◆ SHORT PROBLEM
Switch every "point_idx" to "point_index" in the listing from its start through the line holding "26: (635, 0)", inclusive. Give those lines again with nothing else changed.

╭─ INPUT RECORDS

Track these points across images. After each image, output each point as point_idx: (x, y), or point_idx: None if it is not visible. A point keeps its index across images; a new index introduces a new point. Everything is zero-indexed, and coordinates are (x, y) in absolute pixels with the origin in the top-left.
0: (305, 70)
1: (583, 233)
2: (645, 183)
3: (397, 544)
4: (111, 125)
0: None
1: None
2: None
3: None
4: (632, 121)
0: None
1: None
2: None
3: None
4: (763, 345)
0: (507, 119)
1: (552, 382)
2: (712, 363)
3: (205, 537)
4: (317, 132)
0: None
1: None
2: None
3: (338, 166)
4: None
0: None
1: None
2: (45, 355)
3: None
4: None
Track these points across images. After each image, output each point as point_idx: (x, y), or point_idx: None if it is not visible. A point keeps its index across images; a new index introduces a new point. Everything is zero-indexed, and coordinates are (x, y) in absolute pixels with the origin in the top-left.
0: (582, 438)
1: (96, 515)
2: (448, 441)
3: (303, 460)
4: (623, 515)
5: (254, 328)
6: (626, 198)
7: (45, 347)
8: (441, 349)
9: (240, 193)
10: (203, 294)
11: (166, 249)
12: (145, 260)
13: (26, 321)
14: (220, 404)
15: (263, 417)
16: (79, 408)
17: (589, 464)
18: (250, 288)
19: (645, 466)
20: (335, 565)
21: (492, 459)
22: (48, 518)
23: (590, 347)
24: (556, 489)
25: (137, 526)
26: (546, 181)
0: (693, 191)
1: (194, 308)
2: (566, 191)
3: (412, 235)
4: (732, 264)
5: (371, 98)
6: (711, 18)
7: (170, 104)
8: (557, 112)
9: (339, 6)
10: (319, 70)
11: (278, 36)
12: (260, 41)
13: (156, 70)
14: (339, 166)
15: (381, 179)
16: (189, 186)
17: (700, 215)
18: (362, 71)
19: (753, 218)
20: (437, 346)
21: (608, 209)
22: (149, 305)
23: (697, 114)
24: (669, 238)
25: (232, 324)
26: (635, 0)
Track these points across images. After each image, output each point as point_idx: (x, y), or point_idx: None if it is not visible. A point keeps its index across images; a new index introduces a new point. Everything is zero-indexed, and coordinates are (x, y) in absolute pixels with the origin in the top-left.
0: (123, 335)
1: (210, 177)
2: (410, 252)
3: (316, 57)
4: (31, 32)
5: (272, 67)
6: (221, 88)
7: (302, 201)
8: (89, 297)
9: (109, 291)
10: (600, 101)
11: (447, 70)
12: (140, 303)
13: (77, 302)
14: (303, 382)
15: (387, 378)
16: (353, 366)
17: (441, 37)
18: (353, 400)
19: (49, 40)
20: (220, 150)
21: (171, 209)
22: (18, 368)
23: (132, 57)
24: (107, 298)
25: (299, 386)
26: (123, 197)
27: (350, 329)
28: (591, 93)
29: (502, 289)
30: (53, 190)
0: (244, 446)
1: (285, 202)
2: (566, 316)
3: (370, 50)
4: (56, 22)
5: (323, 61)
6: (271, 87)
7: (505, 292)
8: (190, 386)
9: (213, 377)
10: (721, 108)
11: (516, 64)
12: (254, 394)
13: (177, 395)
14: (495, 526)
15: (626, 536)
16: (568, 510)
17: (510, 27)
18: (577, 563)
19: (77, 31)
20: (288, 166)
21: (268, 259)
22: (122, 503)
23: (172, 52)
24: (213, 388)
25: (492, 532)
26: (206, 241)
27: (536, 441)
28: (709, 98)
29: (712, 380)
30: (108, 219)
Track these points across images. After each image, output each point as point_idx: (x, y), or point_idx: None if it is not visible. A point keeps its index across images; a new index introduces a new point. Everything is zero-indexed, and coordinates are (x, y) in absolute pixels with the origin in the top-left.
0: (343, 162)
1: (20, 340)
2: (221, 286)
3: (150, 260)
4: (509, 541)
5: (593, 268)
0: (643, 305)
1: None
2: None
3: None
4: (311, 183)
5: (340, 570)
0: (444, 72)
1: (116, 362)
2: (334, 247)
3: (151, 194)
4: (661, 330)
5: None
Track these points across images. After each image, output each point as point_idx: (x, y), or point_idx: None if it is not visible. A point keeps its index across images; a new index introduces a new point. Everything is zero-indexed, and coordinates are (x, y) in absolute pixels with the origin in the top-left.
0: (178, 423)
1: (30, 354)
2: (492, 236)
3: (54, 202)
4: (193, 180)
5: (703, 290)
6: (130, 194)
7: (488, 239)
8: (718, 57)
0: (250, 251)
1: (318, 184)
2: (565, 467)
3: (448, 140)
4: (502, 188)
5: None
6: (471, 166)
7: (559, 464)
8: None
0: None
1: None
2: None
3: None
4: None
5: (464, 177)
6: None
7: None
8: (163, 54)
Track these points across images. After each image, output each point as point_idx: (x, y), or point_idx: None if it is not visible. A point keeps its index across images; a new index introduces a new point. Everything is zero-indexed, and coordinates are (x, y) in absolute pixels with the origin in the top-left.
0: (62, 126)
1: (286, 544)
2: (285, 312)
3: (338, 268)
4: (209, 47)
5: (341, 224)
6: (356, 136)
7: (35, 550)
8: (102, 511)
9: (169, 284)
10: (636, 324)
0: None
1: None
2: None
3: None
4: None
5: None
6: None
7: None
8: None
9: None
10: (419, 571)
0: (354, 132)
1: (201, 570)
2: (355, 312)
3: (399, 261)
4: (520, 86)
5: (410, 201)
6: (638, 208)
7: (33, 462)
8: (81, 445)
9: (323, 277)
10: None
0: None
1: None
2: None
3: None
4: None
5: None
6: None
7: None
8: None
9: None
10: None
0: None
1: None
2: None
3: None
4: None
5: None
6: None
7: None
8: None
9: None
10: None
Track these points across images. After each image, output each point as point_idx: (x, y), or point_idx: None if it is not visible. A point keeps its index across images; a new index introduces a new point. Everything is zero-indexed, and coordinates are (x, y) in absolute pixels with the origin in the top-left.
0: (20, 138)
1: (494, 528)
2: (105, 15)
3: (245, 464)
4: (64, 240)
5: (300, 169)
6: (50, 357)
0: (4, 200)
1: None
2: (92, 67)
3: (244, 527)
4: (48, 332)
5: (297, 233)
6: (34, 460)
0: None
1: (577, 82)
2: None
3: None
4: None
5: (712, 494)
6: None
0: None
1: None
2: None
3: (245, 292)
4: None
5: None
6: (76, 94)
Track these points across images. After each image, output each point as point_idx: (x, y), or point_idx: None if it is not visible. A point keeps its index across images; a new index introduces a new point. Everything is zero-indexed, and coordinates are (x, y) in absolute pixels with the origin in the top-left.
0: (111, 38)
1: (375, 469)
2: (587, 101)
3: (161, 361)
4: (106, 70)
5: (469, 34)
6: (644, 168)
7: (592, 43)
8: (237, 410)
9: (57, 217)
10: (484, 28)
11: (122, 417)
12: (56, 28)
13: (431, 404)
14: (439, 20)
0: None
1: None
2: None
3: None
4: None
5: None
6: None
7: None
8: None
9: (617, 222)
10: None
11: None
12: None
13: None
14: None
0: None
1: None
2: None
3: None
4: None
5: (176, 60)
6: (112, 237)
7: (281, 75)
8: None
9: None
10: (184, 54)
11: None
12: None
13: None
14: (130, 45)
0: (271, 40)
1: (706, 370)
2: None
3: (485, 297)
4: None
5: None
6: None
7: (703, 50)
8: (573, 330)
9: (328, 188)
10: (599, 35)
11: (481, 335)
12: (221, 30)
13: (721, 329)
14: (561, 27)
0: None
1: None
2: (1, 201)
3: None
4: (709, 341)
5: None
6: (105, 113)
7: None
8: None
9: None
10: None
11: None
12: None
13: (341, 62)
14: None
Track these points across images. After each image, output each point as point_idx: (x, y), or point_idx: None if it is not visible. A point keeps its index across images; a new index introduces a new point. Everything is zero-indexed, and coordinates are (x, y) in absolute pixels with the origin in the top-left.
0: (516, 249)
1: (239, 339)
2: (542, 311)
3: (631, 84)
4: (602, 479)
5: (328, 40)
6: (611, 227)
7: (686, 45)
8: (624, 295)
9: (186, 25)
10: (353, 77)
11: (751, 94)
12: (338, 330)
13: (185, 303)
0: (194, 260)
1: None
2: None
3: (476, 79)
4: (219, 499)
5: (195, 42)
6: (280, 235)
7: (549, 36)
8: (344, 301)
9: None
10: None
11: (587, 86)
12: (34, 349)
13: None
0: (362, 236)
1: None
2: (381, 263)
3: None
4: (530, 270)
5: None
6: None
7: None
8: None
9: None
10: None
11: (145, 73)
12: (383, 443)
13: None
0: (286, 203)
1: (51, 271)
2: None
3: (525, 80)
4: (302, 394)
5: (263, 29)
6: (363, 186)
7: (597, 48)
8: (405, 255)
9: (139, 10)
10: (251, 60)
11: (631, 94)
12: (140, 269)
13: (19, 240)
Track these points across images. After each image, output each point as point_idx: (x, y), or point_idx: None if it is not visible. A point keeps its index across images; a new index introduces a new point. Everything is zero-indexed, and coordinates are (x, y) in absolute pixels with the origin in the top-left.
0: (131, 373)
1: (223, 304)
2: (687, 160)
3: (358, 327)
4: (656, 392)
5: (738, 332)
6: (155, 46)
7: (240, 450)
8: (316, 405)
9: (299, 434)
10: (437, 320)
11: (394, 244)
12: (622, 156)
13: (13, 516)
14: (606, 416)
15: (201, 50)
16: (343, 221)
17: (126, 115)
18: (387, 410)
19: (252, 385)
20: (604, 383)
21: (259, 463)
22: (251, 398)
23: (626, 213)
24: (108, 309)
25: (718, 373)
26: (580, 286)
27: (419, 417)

╰─

◆ RESULT OF THE EXERCISE
Track these points across images. After each image, output each point as point_index: (x, y), or point_index: None if it is not visible. A point keeps its index across images; a new index introduces a new point. Everything is zero-indexed, and coordinates are (x, y) in absolute pixels with the origin in the top-left.
0: (305, 70)
1: (583, 233)
2: (645, 183)
3: (397, 544)
4: (111, 125)
0: None
1: None
2: None
3: None
4: (632, 121)
0: None
1: None
2: None
3: None
4: (763, 345)
0: (507, 119)
1: (552, 382)
2: (712, 363)
3: (205, 537)
4: (317, 132)
0: None
1: None
2: None
3: (338, 166)
4: None
0: None
1: None
2: (45, 355)
3: None
4: None
Track these points across images. After each image, output each point as point_index: (x, y), or point_index: None if it is not visible. A point keeps its index across images; a new index introduces a new point. Everything is zero-indexed, and coordinates are (x, y) in absolute pixels with the origin in the top-left.
0: (582, 438)
1: (96, 515)
2: (448, 441)
3: (303, 460)
4: (623, 515)
5: (254, 328)
6: (626, 198)
7: (45, 347)
8: (441, 349)
9: (240, 193)
10: (203, 294)
11: (166, 249)
12: (145, 260)
13: (26, 321)
14: (220, 404)
15: (263, 417)
16: (79, 408)
17: (589, 464)
18: (250, 288)
19: (645, 466)
20: (335, 565)
21: (492, 459)
22: (48, 518)
23: (590, 347)
24: (556, 489)
25: (137, 526)
26: (546, 181)
0: (693, 191)
1: (194, 308)
2: (566, 191)
3: (412, 235)
4: (732, 264)
5: (371, 98)
6: (711, 18)
7: (170, 104)
8: (557, 112)
9: (339, 6)
10: (319, 70)
11: (278, 36)
12: (260, 41)
13: (156, 70)
14: (339, 166)
15: (381, 179)
16: (189, 186)
17: (700, 215)
18: (362, 71)
19: (753, 218)
20: (437, 346)
21: (608, 209)
22: (149, 305)
23: (697, 114)
24: (669, 238)
25: (232, 324)
26: (635, 0)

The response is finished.